The radius of the wire is a .

The constant current is the wire is I.

The gap between the wire is w<<a.

The expression for the current density is given as follows.

 $\mathit{J}\mathbf{=}\frac{\mathbf{I}}{\mathbf{A}}$

Here, A is the area of the wire.

Consider the figure of the wire with the gap.

Calculate the current density.

Substitute $\pi a^2$  for A into equation (1).

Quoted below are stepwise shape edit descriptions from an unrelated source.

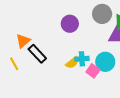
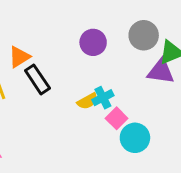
cyan cross: (82, 59) -> (103, 98), turned -32
cyan circle: (105, 62) -> (135, 138), moved

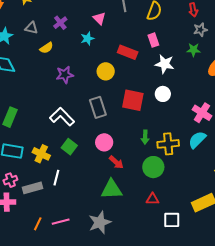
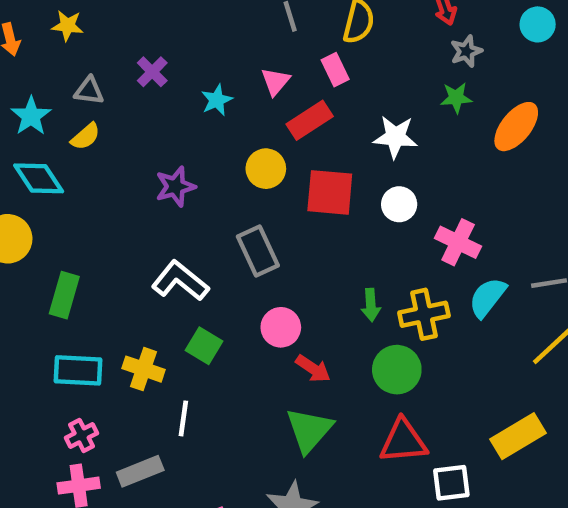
pink triangle: (99, 18) -> (276, 81), moved, turned 32
pink rectangle: (153, 40) -> (335, 70), moved
yellow semicircle: (46, 48) -> (86, 136), moved
red rectangle: (128, 52) -> (310, 120), turned -48
red square: (133, 100) -> (330, 192), moved
pink cross: (202, 113) -> (458, 242), moved
gray rectangle: (32, 188) -> (140, 471), moved
green triangle: (111, 189) -> (309, 430), turned -40
red triangle: (153, 199) -> (403, 441), size x1.6

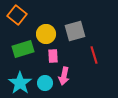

 $J_d=\frac{I}{\pi a^2}\hat{z}$

The expression for the magnetic field from the Ampere’s law is given by,

 $$\begin{gathered} \oint B·dl={\mu }_0{I}_{d_{enc}} \\ B\left(2\pi s\right)={\mu }_0{I}_{d_{enc}} \\ B=\frac{{\mu }_0{I}_{d_{enc}}}{2\pi s} \end{gathered}$$

Substitute $J_d\left(\pi s^2\right)$  for $I_{d_{enc}}$into above equation.

 $$\begin{gathered} B=\frac{{\mu }_0{J}_d\left(\pi s^2\right)}{2\pi s} \\ B=\frac{{\mu }_0{J}_{d}s}{2} \end{gathered}$$

 Substitute $\frac{I}{\pi a^2}$ for$J_d$  into above equation.

 $$\begin{gathered} B=\frac{{\mu }_0\frac{I}{\pi a^2}s}{2} \\ B=\frac{{\mu }_{0}Is}{2\pi a^2} \end{gathered}$$

 Hence the magnetic field in the gap is$B=\frac{{\mu }_{0}Is}{2\pi a^2}$ .